2. **Limitations of the Framework:**

- The authors acknowledge some limitations, such as the lack of an automatic mechanism to determine whether a dataset warrants personalized feature recommendation. However, they should also discuss the potential challenges of scaling the framework to larger datasets or more complex clinical scenarios. For example, the computational cost of training locally weighted models for each patient could be prohibitive in real-time clinical settings.

- Additionally, the authors should explore the potential ethical implications of using personalized feature selection, particularly in terms of data privacy and the potential for bias in the recommendations.

3. **Comparison with Other Frameworks:**

- While the authors compare iCARE with a global feature selection approach and an imputation-based explanation-guided method, they should also consider comparing their framework with other state-of-the-art personalized feature selection methods. This would provide a more comprehensive evaluation of iCARE performance and highlight its unique contributions.

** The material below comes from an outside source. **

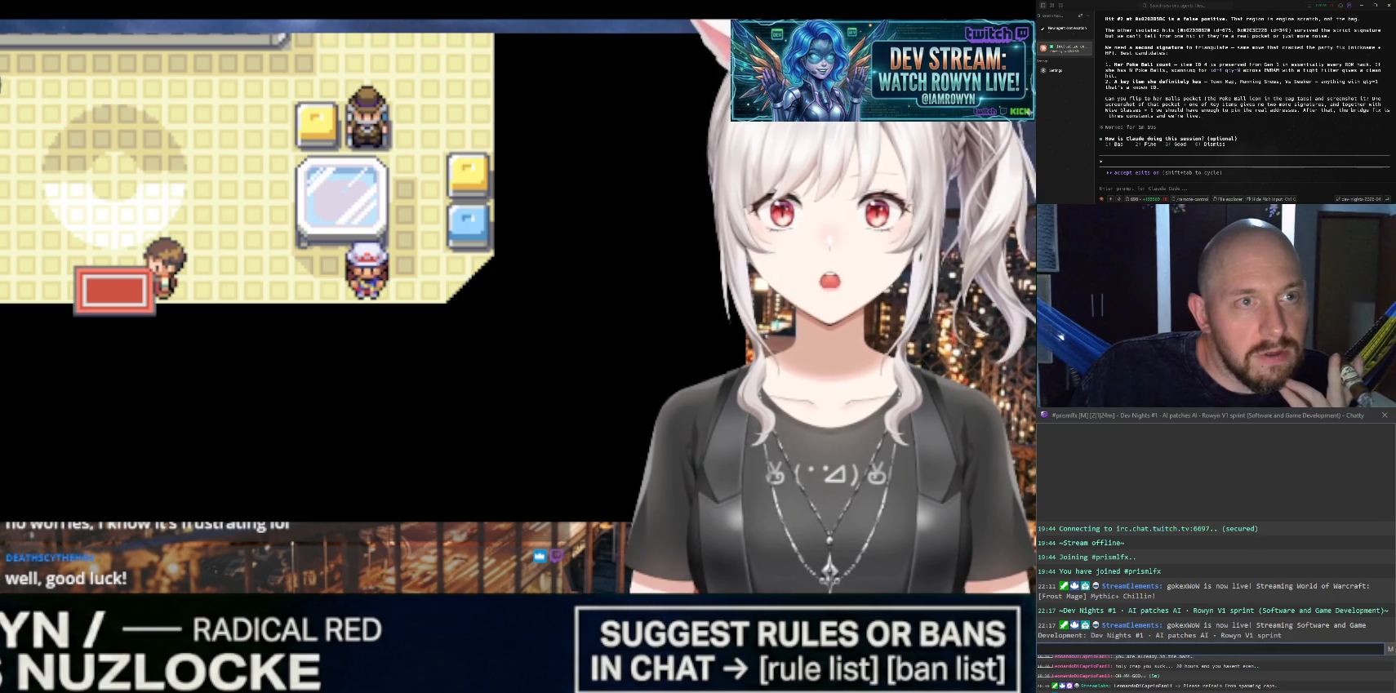
{"buttons": ["A"], "events": []}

4. **Clarification on SHAP Values:**

- The authors should provide more detailed explanations of how SHAP values are calculated and interpreted within the iCARE framework. This would help readers better understand the role of SHAP in personalized feature selection and its impact on the model's recommendations.

5. **Future Directions:**

- The authors should expand on their discussion of future directions, particularly in terms of integrating iCARE with other machine learning algorithms or extending its application to other domains beyond clinical assessments. For example, they could explore how the framework could be adapted for use in predictive maintenance, financial forecasting, or other fields where personalized feature selection is valuable.

---

#### **Recommendation:**

The paper presents a novel and promising approach to personalized feature selection in clinical assessments, with strong potential for improving diagnostic accuracy. However, the manuscript would benefit from a more thorough discussion of related work, particularly in the context of explainable ML and personalized medicine, as well as a more detailed exploration of the framework's limitations and future directions.

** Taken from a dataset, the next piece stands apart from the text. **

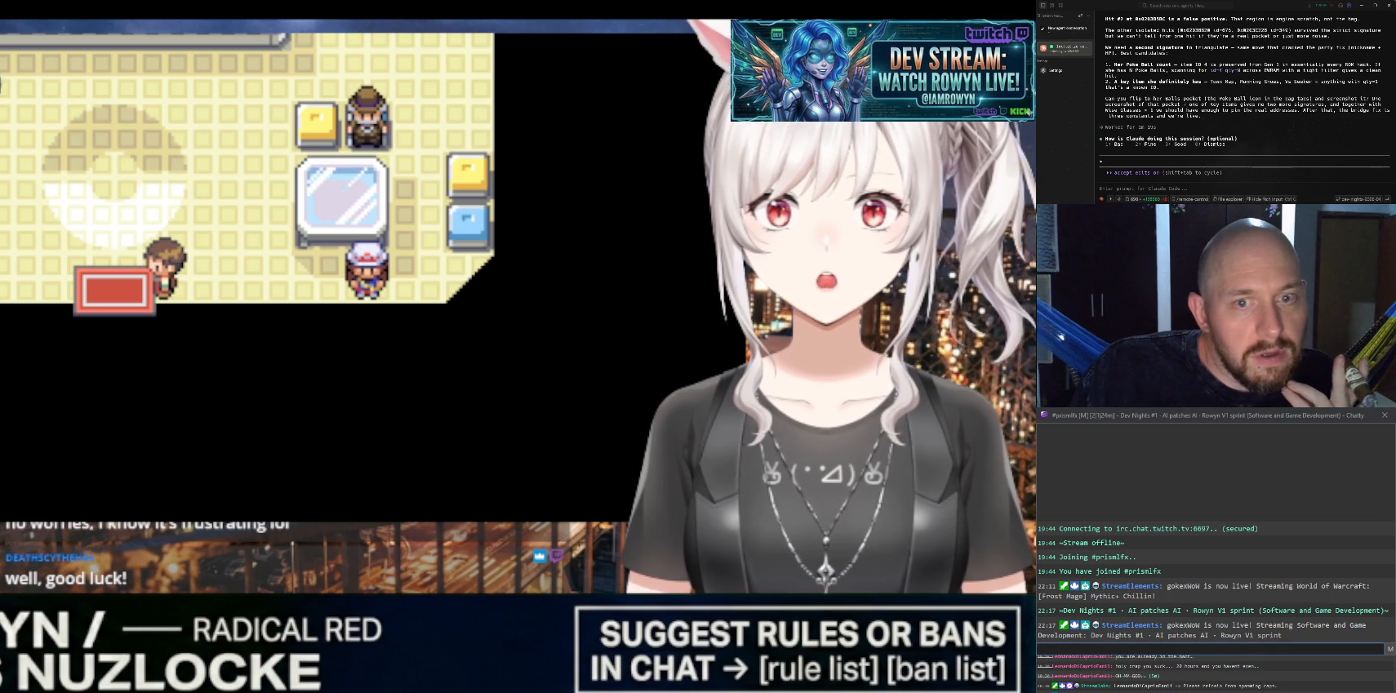
{"buttons": ["A"], "events": []}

**Recommendation:** **Accept with Major Revisions**

---

#### **Specific Suggestions for Revision:**

1. **Cite and Discuss Relevant Literature:**

- Add a discussion of **D'Amore et al. (2025)** and **Angelini et al. (2024)** in the introduction or related work section, highlighting how their approaches to explainable ML and personalized medicine relate to the iCARE framework.

- Discuss how the iCARE framework could be applied or extended to address challenges similar to those explored in these studies, such as predicting disease progression by sex or unraveling sex differences in neurodegenerative diseases.

2. **Expand on Limitations and Ethical Considerations:**

- Provide a more detailed discussion of the limitations of the iCARE framework, particularly in terms of scalability and computational cost.

- Address potential ethical concerns, such as data privacy and bias in personalized feature recommendations.

3. **Compare with Other State-of-the-Art Methods:**

- Include a comparison with other personalized feature selection methods, particularly those that have been applied in clinical or medical contexts.

- Discuss how iCARE performance compares to these methods and what unique advantages it offers.

4. **Clarify SHAP Value Calculation:**

- Provide a more detailed explanation of how SHAP values are calculated and interpreted within the iCARE framework, particularly in the context of personalized feature selection.

5. **Expand on Future Directions:**

- Discuss potential applications of the iCARE framework beyond clinical assessments, such as in predictive maintenance, financial forecasting, or other fields where personalized feature selection is valuable.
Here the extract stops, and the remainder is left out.